The doubly talented sportsman – he also scored 3,915 runs and claimed 313 scalps as wicketkeeper for Kent over three decades – was a one-club man in both careers.
Crayford-born Derek had gone to Dartford Grammar School where he was taught PE by Joe Jagger, Mick’s father.
His playing heyday was between the late 1940s and early 1960s, and he went on to manage Plymouth Argyle between 1965 and 1968.
He won a sole England football cap in 1953 against a Rest of the World team.
Derek dislocated his shoulder at least 20 times during his playing days, most notably during an epic encounter with Huddersfield Town at The Valley in December 1957.
He was forced off the field with just 17 minutes played – but his side went on to come from 5-1 behind to earn a legendary 7-6 victory.
Derek also served as manager of Plymouth Argyle for a three-year period from 1965, taking charge of 115 games in total.

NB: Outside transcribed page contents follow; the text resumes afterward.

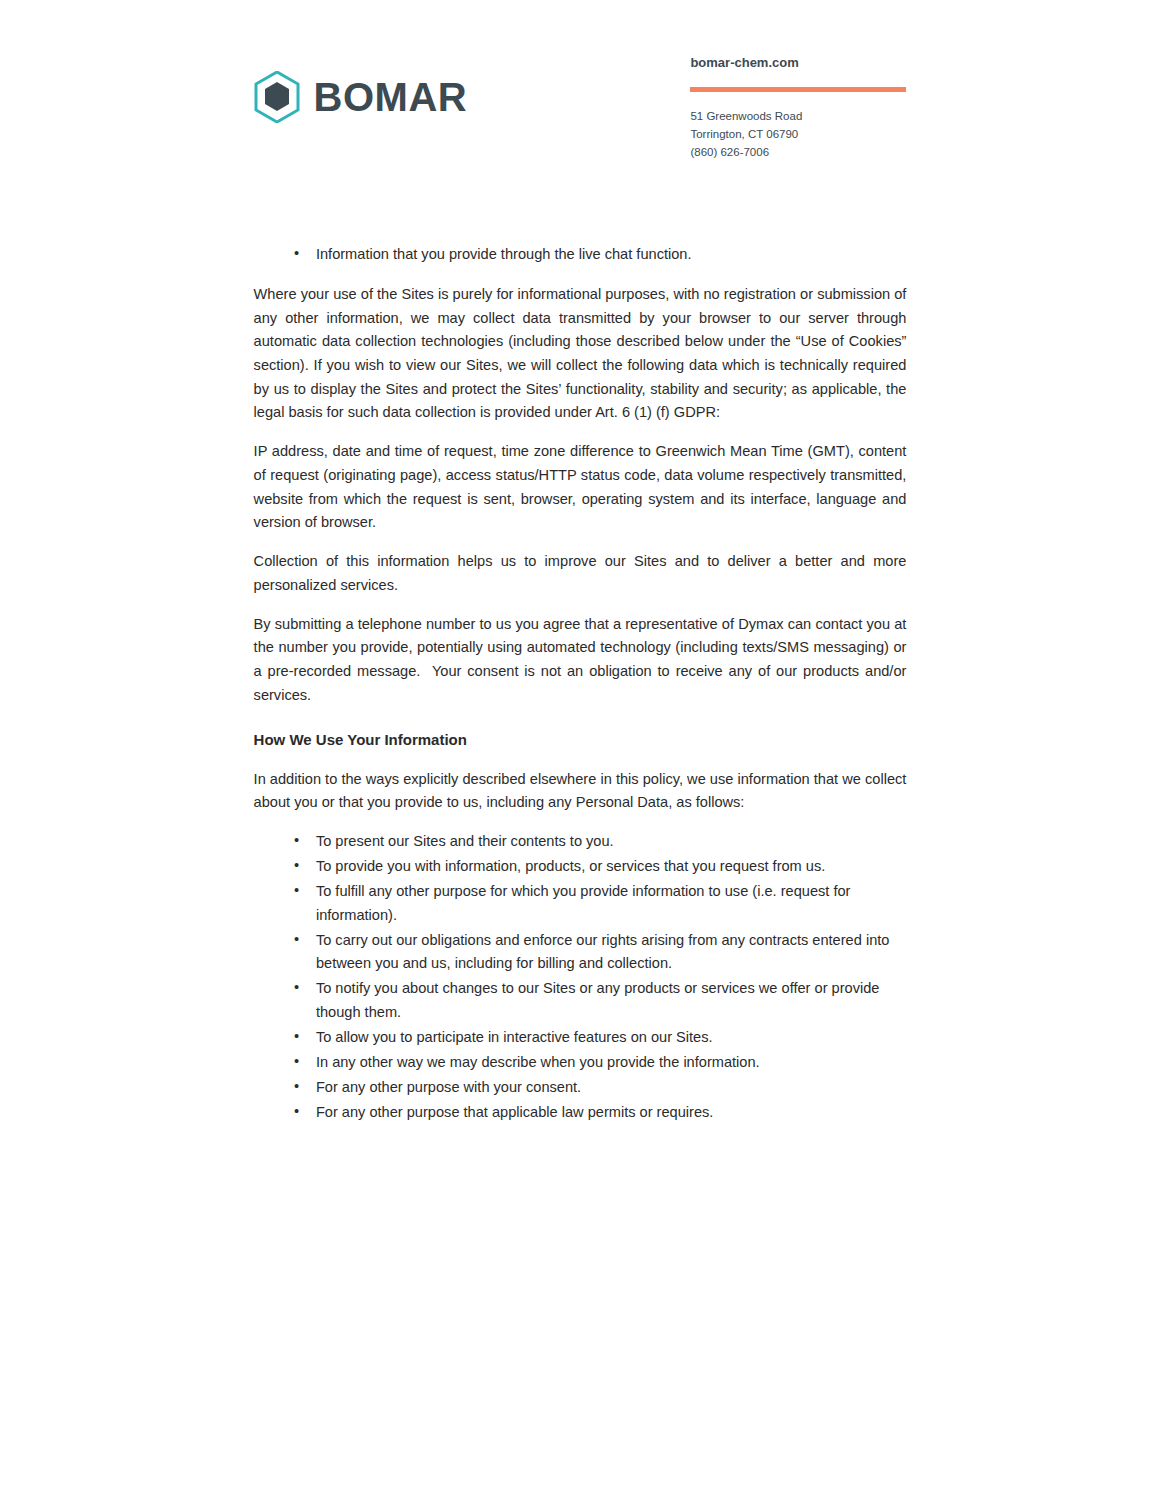BOMAR
bomar-chem.com
51 Greenwoods Road
Torrington, CT 06790
(860) 626-7006
Information that you provide through the live chat function.
Where your use of the Sites is purely for informational purposes, with no registration or submission of any other information, we may collect data transmitted by your browser to our server through automatic data collection technologies (including those described below under the “Use of Cookies” section). If you wish to view our Sites, we will collect the following data which is technically required by us to display the Sites and protect the Sites’ functionality, stability and security; as applicable, the legal basis for such data collection is provided under Art. 6 (1) (f) GDPR:
IP address, date and time of request, time zone difference to Greenwich Mean Time (GMT), content of request (originating page), access status/HTTP status code, data volume respectively transmitted, website from which the request is sent, browser, operating system and its interface, language and version of browser.
Collection of this information helps us to improve our Sites and to deliver a better and more personalized services.
By submitting a telephone number to us you agree that a representative of Dymax can contact you at the number you provide, potentially using automated technology (including texts/SMS messaging) or a pre-recorded message. Your consent is not an obligation to receive any of our products and/or services.
How We Use Your Information
In addition to the ways explicitly described elsewhere in this policy, we use information that we collect about you or that you provide to us, including any Personal Data, as follows:
To present our Sites and their contents to you.
To provide you with information, products, or services that you request from us.
To fulfill any other purpose for which you provide information to use (i.e. request for information).
To carry out our obligations and enforce our rights arising from any contracts entered into between you and us, including for billing and collection.
To notify you about changes to our Sites or any products or services we offer or provide though them.
To allow you to participate in interactive features on our Sites.
In any other way we may describe when you provide the information.
For any other purpose with your consent.
For any other purpose that applicable law permits or requires.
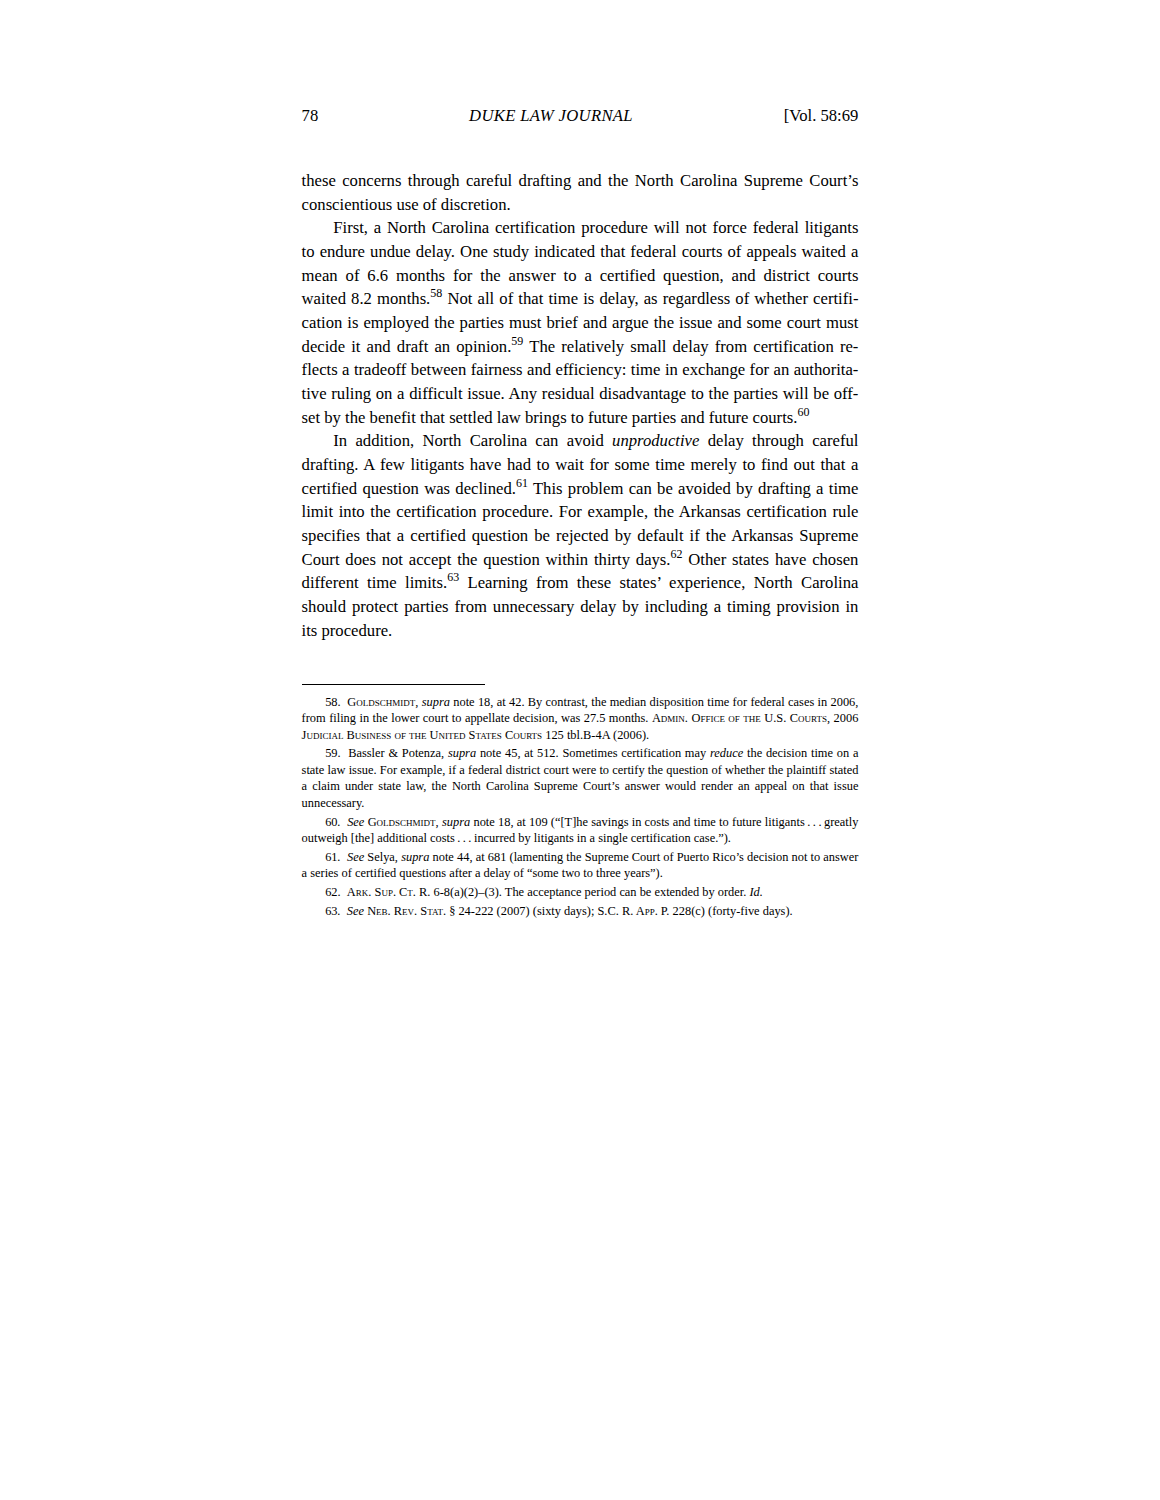78 DUKE LAW JOURNAL [Vol. 58:69
these concerns through careful drafting and the North Carolina Supreme Court’s conscientious use of discretion.
First, a North Carolina certification procedure will not force federal litigants to endure undue delay. One study indicated that federal courts of appeals waited a mean of 6.6 months for the answer to a certified question, and district courts waited 8.2 months.58 Not all of that time is delay, as regardless of whether certification is employed the parties must brief and argue the issue and some court must decide it and draft an opinion.59 The relatively small delay from certification reflects a tradeoff between fairness and efficiency: time in exchange for an authoritative ruling on a difficult issue. Any residual disadvantage to the parties will be offset by the benefit that settled law brings to future parties and future courts.60
In addition, North Carolina can avoid unproductive delay through careful drafting. A few litigants have had to wait for some time merely to find out that a certified question was declined.61 This problem can be avoided by drafting a time limit into the certification procedure. For example, the Arkansas certification rule specifies that a certified question be rejected by default if the Arkansas Supreme Court does not accept the question within thirty days.62 Other states have chosen different time limits.63 Learning from these states’ experience, North Carolina should protect parties from unnecessary delay by including a timing provision in its procedure.
58. Goldschmidt, supra note 18, at 42. By contrast, the median disposition time for federal cases in 2006, from filing in the lower court to appellate decision, was 27.5 months. Admin. Office of the U.S. Courts, 2006 Judicial Business of the United States Courts 125 tbl.B-4A (2006).
59. Bassler & Potenza, supra note 45, at 512. Sometimes certification may reduce the decision time on a state law issue. For example, if a federal district court were to certify the question of whether the plaintiff stated a claim under state law, the North Carolina Supreme Court’s answer would render an appeal on that issue unnecessary.
60. See Goldschmidt, supra note 18, at 109 (“[T]he savings in costs and time to future litigants . . . greatly outweigh [the] additional costs . . . incurred by litigants in a single certification case.”).
61. See Selya, supra note 44, at 681 (lamenting the Supreme Court of Puerto Rico’s decision not to answer a series of certified questions after a delay of “some two to three years”).
62. Ark. Sup. Ct. R. 6-8(a)(2)–(3). The acceptance period can be extended by order. Id.
63. See Neb. Rev. Stat. § 24-222 (2007) (sixty days); S.C. R. App. P. 228(c) (forty-five days).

Ufton won his county cricket cap in 1956 and made 149 first-class appearances for Kent in his whites.
He was understudy behind the stumps to Godfrey Evans but with the bat his 3,915 runs were at an average of 20.01.
Of his 313 victims, 269 were caught and 44 stumped.
His most successful season was 1961, when he scored 668 runs and accounted for 90 opponents behind the stumps.
In later life he served as national chairman of the Lord’s Taverners cricket charity.
The 92-year-old died peacefully in his sleep.
After his playing days, Derek continued to give to both sports.
As well as serving Charlton as a director for 25 years, he was a regular at The Valley until lockdown prevented him from attending games in 2020.
He was a member of Kent Cricket’s main committee from 1978 to 1983, and from 1985 to 2000, and became president of the club, in succession to Colin Cowdrey, in 2001.
“I’ve never heard anyone say a bad word about him,” said Charlton club ambassador Keith Peacock.
“He was a wonderful man and a gentleman – thoughtful, kind and very intelligent.
“Derek was so unique in that there were very few people who could play at a very high level in football or cricket and he managed both, which shows you what an all-round sportsman he was.
“He had so many stories that he could remember, even until recently, and he was just interesting to speak to.
“He also always had his opinion on the players of today, particularly the centre-halves!
“It was an honour just to be around him and to have him be such a big part of Charlton and he will always be remembered.”
A Kent cricket statement said: “Derek and wife Judy were very regular visitors to The Spitfire Ground, St Lawrence from their home in Eltham, and all the many people who wanted to stop and talk to him were greeted with a cheery smile and a tremendous fund of stories.
“Kent will be a much poorer place without him.”